Problem to work on
Reproduce the text of every record below word for word, leaving the pictures out of your answer.
——
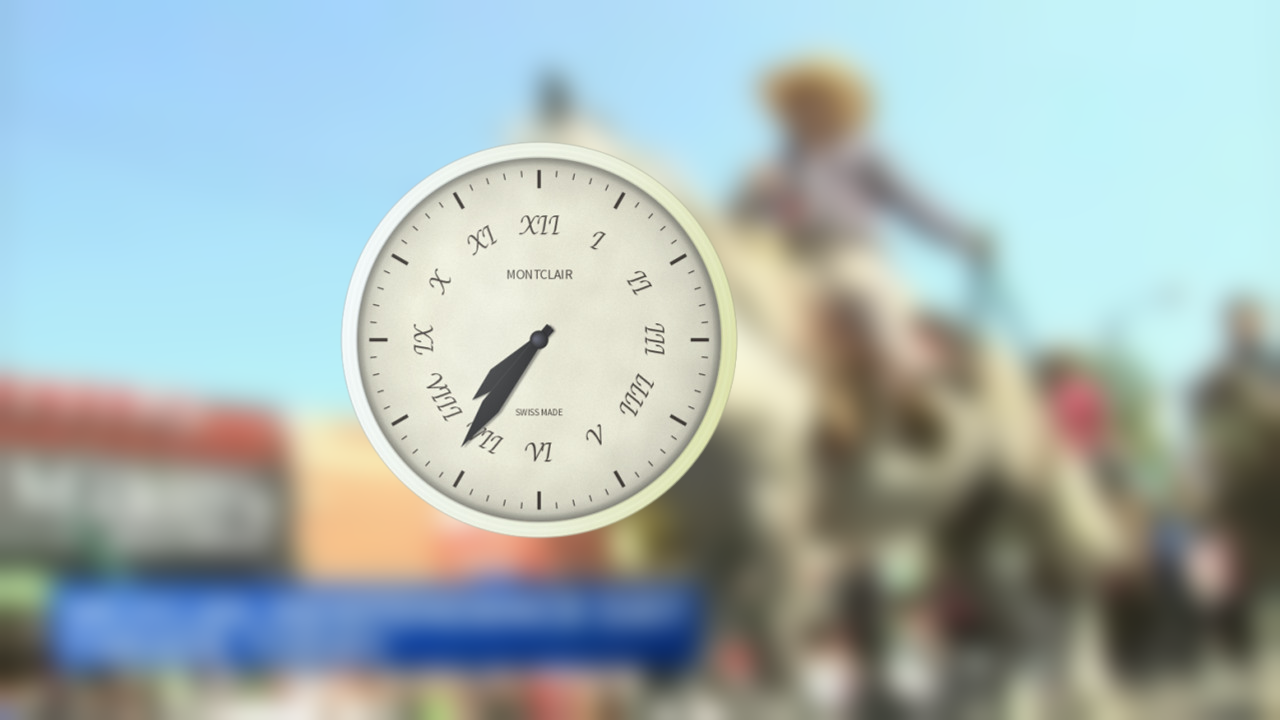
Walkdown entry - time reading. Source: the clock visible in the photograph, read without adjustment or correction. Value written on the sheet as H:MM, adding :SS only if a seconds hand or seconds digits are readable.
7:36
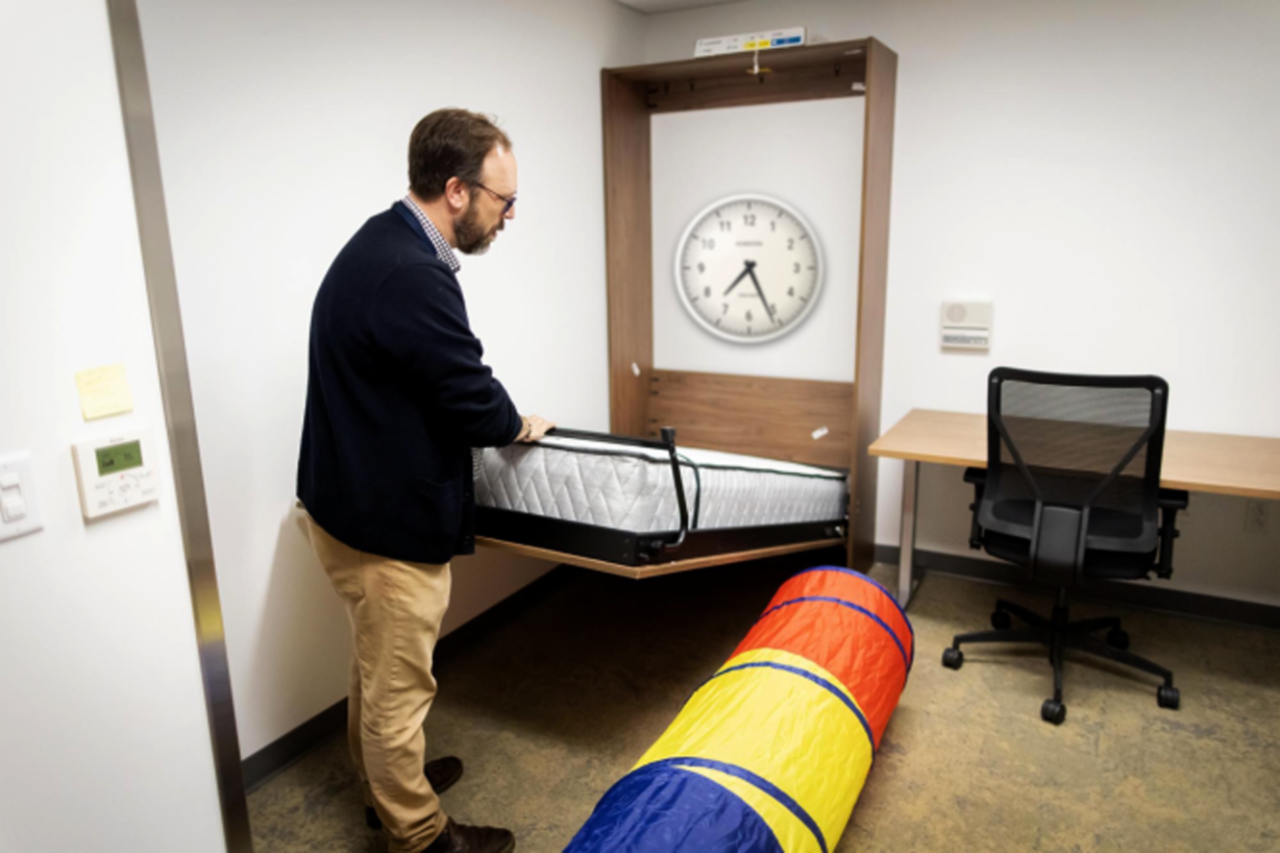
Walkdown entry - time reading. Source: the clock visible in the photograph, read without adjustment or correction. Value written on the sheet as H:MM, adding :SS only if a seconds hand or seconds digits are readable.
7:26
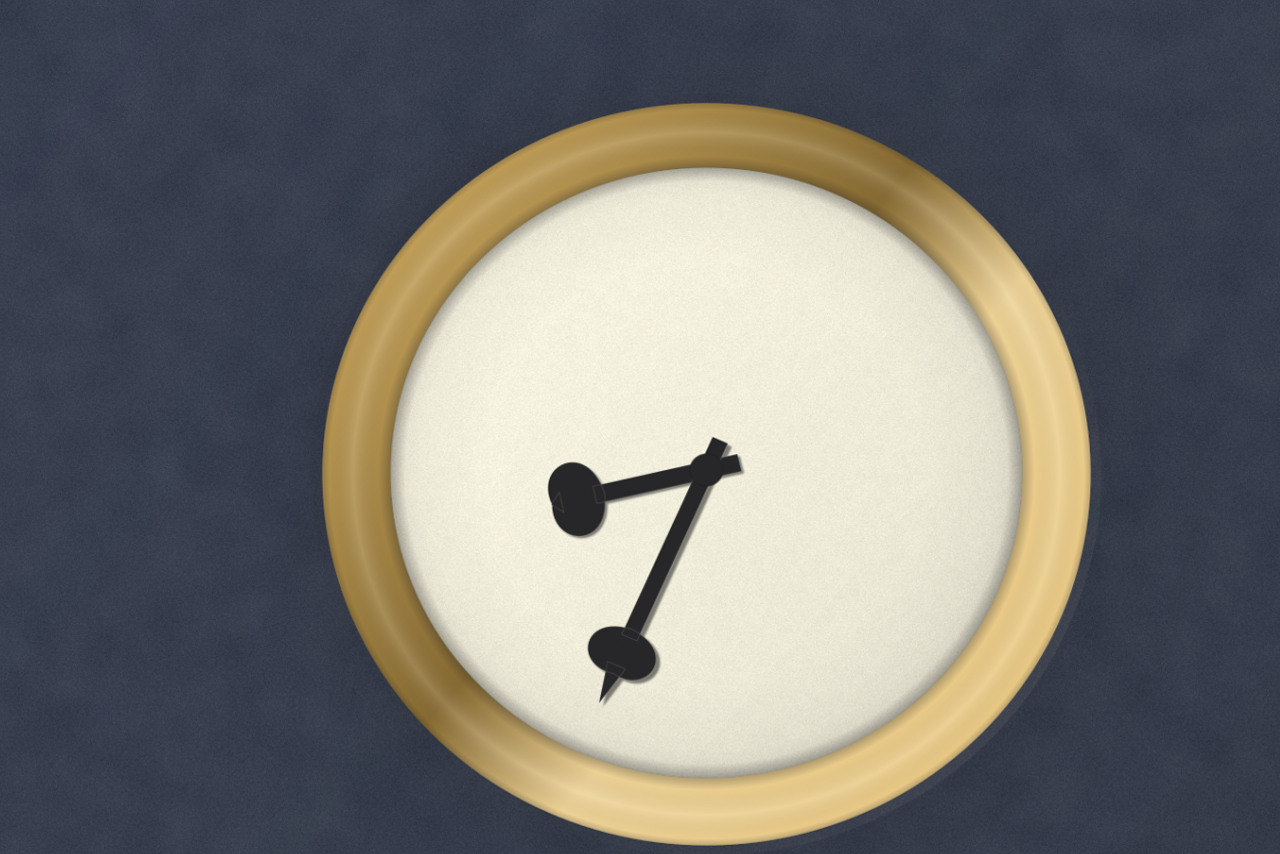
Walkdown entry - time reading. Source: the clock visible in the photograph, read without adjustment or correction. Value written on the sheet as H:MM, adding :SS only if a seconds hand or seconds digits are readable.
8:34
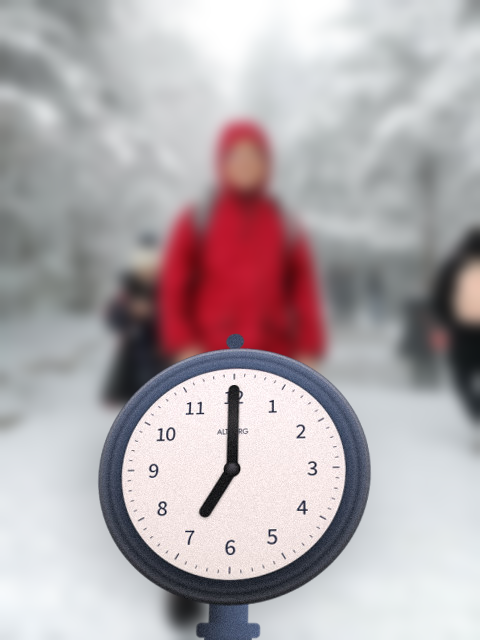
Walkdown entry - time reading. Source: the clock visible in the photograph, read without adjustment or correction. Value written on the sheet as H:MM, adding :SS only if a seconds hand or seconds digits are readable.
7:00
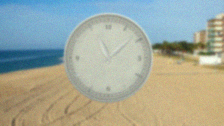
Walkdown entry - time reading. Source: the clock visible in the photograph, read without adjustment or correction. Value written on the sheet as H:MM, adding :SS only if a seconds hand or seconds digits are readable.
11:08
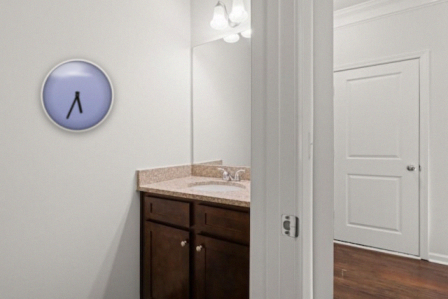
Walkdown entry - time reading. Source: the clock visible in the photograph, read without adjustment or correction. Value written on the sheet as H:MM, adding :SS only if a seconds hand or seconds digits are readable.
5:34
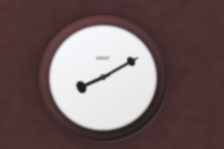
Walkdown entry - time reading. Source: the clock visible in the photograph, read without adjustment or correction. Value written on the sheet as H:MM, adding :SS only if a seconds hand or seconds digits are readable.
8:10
——
Result
Walkdown entry - time reading. Source: the clock visible in the photograph, read without adjustment or correction. Value written on the sheet as H:MM, adding :SS only if a seconds hand or seconds digits are readable.
7:36
Walkdown entry - time reading. Source: the clock visible in the photograph, read without adjustment or correction. Value written on the sheet as H:MM, adding :SS only if a seconds hand or seconds digits are readable.
7:26
Walkdown entry - time reading. Source: the clock visible in the photograph, read without adjustment or correction. Value written on the sheet as H:MM, adding :SS only if a seconds hand or seconds digits are readable.
8:34
Walkdown entry - time reading. Source: the clock visible in the photograph, read without adjustment or correction. Value written on the sheet as H:MM, adding :SS only if a seconds hand or seconds digits are readable.
7:00
Walkdown entry - time reading. Source: the clock visible in the photograph, read without adjustment or correction. Value written on the sheet as H:MM, adding :SS only if a seconds hand or seconds digits are readable.
11:08
Walkdown entry - time reading. Source: the clock visible in the photograph, read without adjustment or correction. Value written on the sheet as H:MM, adding :SS only if a seconds hand or seconds digits are readable.
5:34
Walkdown entry - time reading. Source: the clock visible in the photograph, read without adjustment or correction. Value written on the sheet as H:MM, adding :SS only if a seconds hand or seconds digits are readable.
8:10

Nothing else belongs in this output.